There is a technical side to Resident Evil's success that, looking back after two decades of progress, is hard to appreciate. The pre-rendered backdrops remain beautiful and distinctive, even as the industry has moved far past the constraints that brought them to life. But Resident Evil remains a special game because of how well it crafts an environment from them, a labyrinthine rat-run built to be explored, re-explored, and replayed. It understands that horror isn't just about monsters, but about the very presence and threat of monsters. More than anything it understands that players are participants. Resident Evil can do jump scares with the best of them, but far more often it holds back. Why puncture the atmosphere, after all, when players do such a good job of frightening themselves?
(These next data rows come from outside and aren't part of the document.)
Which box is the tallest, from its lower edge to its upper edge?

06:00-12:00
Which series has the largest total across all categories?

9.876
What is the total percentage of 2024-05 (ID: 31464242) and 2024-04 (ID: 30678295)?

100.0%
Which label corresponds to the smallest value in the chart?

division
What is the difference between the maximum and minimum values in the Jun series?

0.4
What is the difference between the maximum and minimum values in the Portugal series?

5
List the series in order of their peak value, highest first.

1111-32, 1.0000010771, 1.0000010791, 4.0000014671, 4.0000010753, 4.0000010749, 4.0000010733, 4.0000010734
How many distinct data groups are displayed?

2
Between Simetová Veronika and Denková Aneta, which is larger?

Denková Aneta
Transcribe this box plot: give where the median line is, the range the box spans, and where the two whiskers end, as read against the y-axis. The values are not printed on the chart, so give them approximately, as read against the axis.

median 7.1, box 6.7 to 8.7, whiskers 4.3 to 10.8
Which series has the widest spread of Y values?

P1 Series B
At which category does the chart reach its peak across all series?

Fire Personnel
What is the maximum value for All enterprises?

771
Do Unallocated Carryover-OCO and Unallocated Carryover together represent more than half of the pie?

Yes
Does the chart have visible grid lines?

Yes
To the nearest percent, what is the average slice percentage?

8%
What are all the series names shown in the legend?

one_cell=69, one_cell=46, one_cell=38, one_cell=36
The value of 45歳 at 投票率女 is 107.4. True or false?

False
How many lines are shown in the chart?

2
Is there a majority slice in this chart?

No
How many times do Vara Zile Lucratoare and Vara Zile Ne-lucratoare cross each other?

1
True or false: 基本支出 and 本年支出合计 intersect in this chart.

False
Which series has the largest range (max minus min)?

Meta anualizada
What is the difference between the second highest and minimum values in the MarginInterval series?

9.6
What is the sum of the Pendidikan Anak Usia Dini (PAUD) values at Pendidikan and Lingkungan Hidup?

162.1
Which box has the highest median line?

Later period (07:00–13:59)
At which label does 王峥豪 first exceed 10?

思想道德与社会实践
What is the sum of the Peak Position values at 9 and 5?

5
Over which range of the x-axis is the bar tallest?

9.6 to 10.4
Finally Resident Evil marks the emergence of Shinji Mikami as a top-tier director, and it is only right to pay tribute to the kind of special talent that, over six months, designed a game we're still talking about 20 years later. Mikami's mature games share a quality first seen here for subtly eliding the avatar and the player. It's the unexpectedly human details in his heroes, from Leon's aim shivering when he's cold to Sebastian Castellanos getting out of breath when running, which serve to emphasise their vulnerability in these worlds of horror.

For Chris and Jill I always remember how they struggle when the zombies grab hold, the character's desperation taking over as your own agency is temporarily suspended. The way their limbs thrash in panic when grabbed by larger enemies, and how they simply crumple to the floor when killed. One especially horrible touch is how, after a zombie kills you, it can be seen dropping to its knees to continue eating the player's corpse. Often I would close my eyes. Other games have since claimed the phrase but, 20 years on, it's impossible to forget the first time You Died really meant something.